【阪神】原口、大腸がん公表「常に前だけを向いて進んでいきます」ツイッターで直筆メッセージ

スポーツ報知
昨年の8月、ヤクルト戦で左前安打を放つ代打・原口

 阪神・原口文仁捕手(26)が24日、自身のツイッターアカウントを開設し、大腸がんであることを公表した。昨年末に人間ドックを受診し、1月に入って判明した。進行具合などは明らかにせず、近日中に手術を受ける予定。勝負強い打撃が武器で、矢野燿大監督(50)も期待を寄せていた正捕手候補。当面は治療に専念するが、原口は早期復帰へ意欲を燃やした。

 つらいニュースは、原口自身から報告された。この日の午後3時。開設したばかりの公式ツイッターで自筆のメッセージを初投稿した。「プロ10年目を迎えるにあたり昨年末、人間ドッグを受診したところガンと診断されました」。その後、球団側が取材対応し、大腸がんであることが判明した。

 昨年末に人間ドックを受診し、1月に入ってから発覚。26歳と若いだけに、原口は「病名を聞いた時は、さすがに驚き、動揺したのも事実です」と正直な心境をつづった。進行具合などについては明らかにしなかったが、2月1日からのキャンプは不参加。近日中に手術を受け、当面は治療に専念することになった。

 09年のドラフト6位で入団し、腰痛もあって12年オフには一度、育成選手となった。地道なリハビリを経て、16年4月に支配下登録選手へ復帰。同年に自己最多の11本塁打をマークすると、勝負強い打撃が開花した。昨年は17年ぶりの最下位に沈んだチームで奮闘。代打でシーズン23安打を放ち、08年の桧山の球団記録に並んだ。

 代打、一塁も守れる万能型から、昨秋のキャンプでは捕手一本で勝負することを決意。矢野監督も「競争には間違いなく入ってくるんじゃないかな」と成長を認め、梅野を脅かす正捕手候補として期待を高めていた。西宮市内の球団事務所で対応した谷本球団副社長は「彼は前向きにやっていこうとしている。球団としても、その気持ちに応えられるように」と全面的に支援することを強調。「野球の神様も見ていてほしいな…と思います」と祈るような表情で言葉をつないだ。

□ □ □

__作業の条件__
(a) 原口選手の記事について、次の質問に答えてください。
(i) 原口選手が公式ツイッターに初めてメッセージを投稿したのは、この日の何時ですか。
(ii) 原口選手が支配下登録選手に戻ったのは、何年の何月ですか。
(iii) 谷本球団副社長が取材に応じたのは、どこですか。
(b) 原口選手の記事の「つらいニュースは、原口自身か」から「ような表情で言葉をつないだ。」までを、最後の語句も含めて一字も変えずに書き写してください。
データはこの作業には使いません。

□ □ □

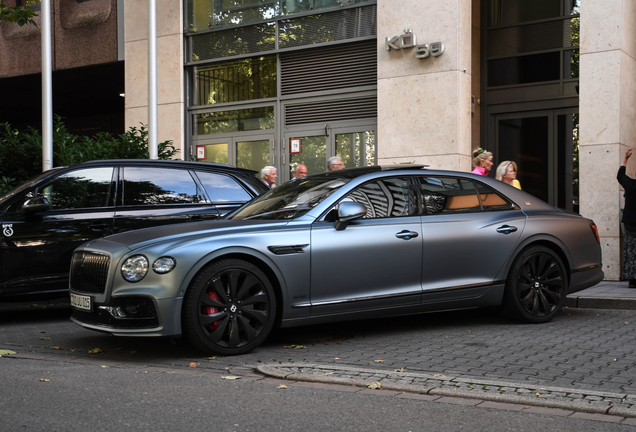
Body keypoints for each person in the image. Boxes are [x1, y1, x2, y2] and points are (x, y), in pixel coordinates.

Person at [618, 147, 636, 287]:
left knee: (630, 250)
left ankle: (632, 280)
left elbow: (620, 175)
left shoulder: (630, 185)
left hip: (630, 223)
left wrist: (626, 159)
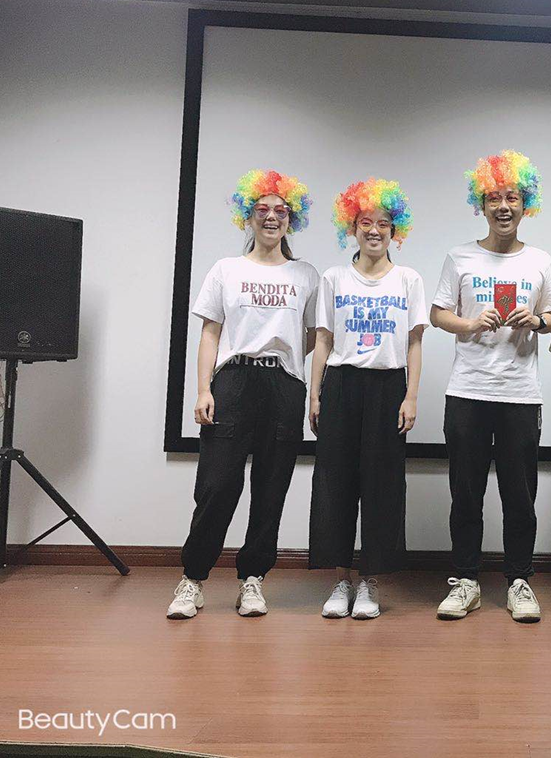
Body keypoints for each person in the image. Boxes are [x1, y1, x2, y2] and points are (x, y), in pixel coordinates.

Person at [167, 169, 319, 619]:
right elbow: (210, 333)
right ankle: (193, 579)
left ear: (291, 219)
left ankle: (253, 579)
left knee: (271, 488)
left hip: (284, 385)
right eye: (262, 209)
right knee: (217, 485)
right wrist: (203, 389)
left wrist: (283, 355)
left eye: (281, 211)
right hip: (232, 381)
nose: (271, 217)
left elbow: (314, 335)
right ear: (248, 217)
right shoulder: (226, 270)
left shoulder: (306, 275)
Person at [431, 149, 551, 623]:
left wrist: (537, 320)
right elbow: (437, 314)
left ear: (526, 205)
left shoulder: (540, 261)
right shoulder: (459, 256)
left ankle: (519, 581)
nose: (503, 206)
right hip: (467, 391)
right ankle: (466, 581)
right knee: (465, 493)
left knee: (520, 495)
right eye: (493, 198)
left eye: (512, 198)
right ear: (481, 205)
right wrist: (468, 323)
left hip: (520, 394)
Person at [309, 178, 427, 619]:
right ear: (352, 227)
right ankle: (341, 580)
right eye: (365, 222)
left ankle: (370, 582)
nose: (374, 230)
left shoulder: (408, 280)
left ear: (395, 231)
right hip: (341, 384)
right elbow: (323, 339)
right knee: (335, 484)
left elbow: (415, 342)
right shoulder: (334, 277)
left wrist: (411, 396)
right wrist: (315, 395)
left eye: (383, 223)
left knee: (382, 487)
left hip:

□ □ □

__番号ごとの答え__
(a)
(i) 午後3時
(ii) 16年4月
(iii) 西宮市内の球団事務所

(b)
つらいニュースは、原口自身から報告された。この日の午後3時。開設したばかりの公式ツイッターで自筆のメッセージを初投稿した。「プロ10年目を迎えるにあたり昨年末、人間ドッグを受診したところガンと診断されました」。その後、球団側が取材対応し、大腸がんであることが判明した。

 昨年末に人間ドックを受診し、1月に入ってから発覚。26歳と若いだけに、原口は「病名を聞いた時は、さすがに驚き、動揺したのも事実です」と正直な心境をつづった。進行具合などについては明らかにしなかったが、2月1日からのキャンプは不参加。近日中に手術を受け、当面は治療に専念することになった。

 09年のドラフト6位で入団し、腰痛もあって12年オフには一度、育成選手となった。地道なリハビリを経て、16年4月に支配下登録選手へ復帰。同年に自己最多の11本塁打をマークすると、勝負強い打撃が開花した。昨年は17年ぶりの最下位に沈んだチームで奮闘。代打でシーズン23安打を放ち、08年の桧山の球団記録に並んだ。

 代打、一塁も守れる万能型から、昨秋のキャンプでは捕手一本で勝負することを決意。矢野監督も「競争には間違いなく入ってくるんじゃないかな」と成長を認め、梅野を脅かす正捕手候補として期待を高めていた。西宮市内の球団事務所で対応した谷本球団副社長は「彼は前向きにやっていこうとしている。球団としても、その気持ちに応えられるように」と全面的に支援することを強調。「野球の神様も見ていてほしいな…と思います」と祈るような表情で言葉をつないだ。